Thursday, February 01, 2007
Commentary On The Psalms, George Horne, (reprinted by Old Paths Publications, $18.00, available from Reformation Heritage Books, Grand Rapids USA, www.heritagebooks.org)
Horne's Commentary on the Psalms is a devotional classic. Spurgeon wrote: "He is among the best of our English writers on this part of Scripture and certainly one of the most popular." It is a commentary intended to be of devotional value to every Christian not a learned and technical Horne believes that the Psalms are "an epitome of the Bible, adapted to the purposes of devotion". The Psalms contain that which is found elsewhere in Scripture in terms of doctrine, history, duty and prophecy but express them in the spirit of devotion. Horne's commentary explains the Psalms in "their literal or historical sense, as they relate to King David, and the people of Israel" but also spiritually in "their application to the Messiah, to the Church, and to individuals as members thereof." In his own refreshingly meditative approach, Horne finds Christ in most of the Psalms. Not limiting himself to those cited in the New Testament alone, he follows the principles underlying the apostolic interpretation of the Psalms. His approach follows from the best insights of Chrysostom and Augustine on this portion of Scripture.
Many in our own day do not recognise the sufficiency and entire relevance of the Psalms. Nothing could be better suited for the purposes of devotion. Horne notes that the "Psalms when thus applied, have advantages, which no fresh compositions, however finely executed, can possibly have...they point out the connexion between the old and new dispensations, thereby teaching us to admire and adore the wisdom of God displayed in both, and furnishing us while we read or sing them, an inexhaustible variety of the noblest matter that can engage the contemplations of man." This is a commentary designed to help the individual Christian to sing with the spirit and the understanding.

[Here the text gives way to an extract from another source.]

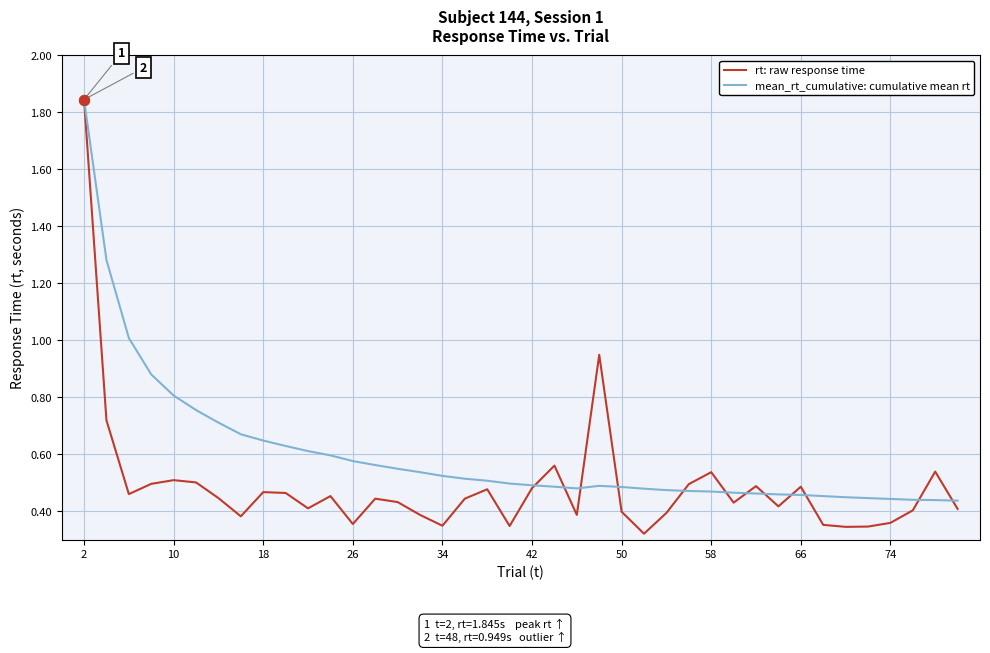

Which series has the largest total across all categories?

mean_rt_cumulative: cumulative mean rt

Horne (1730-1792), was a noted evangelical preacher who was Vice-Chancellor of Oxford University, Dean of Canterbury, and Bishop of Norwich. While his Anglican allegiance appears in various interpretations and expressions it is not over intrusive in the commentary which he published commentary in 1771. He comments on the pleasure that he had in meditating on the Book of Psalms in putting together the Commentary. "Happier hours than those which have been spent on these meditations on the Songs of Sion, he never expects to see in this world". It was written for those "who will exercise their faculties in discerning and contemplating the mysteries of the kingdom of heaven, and who are going on to perfection: to increase their faith, and inflame their charity: to delight them in prosperity, to comfort them in adversity, to edify them at all times". And truly if we use and apply the Psalms aright they will be blessed to us in this way.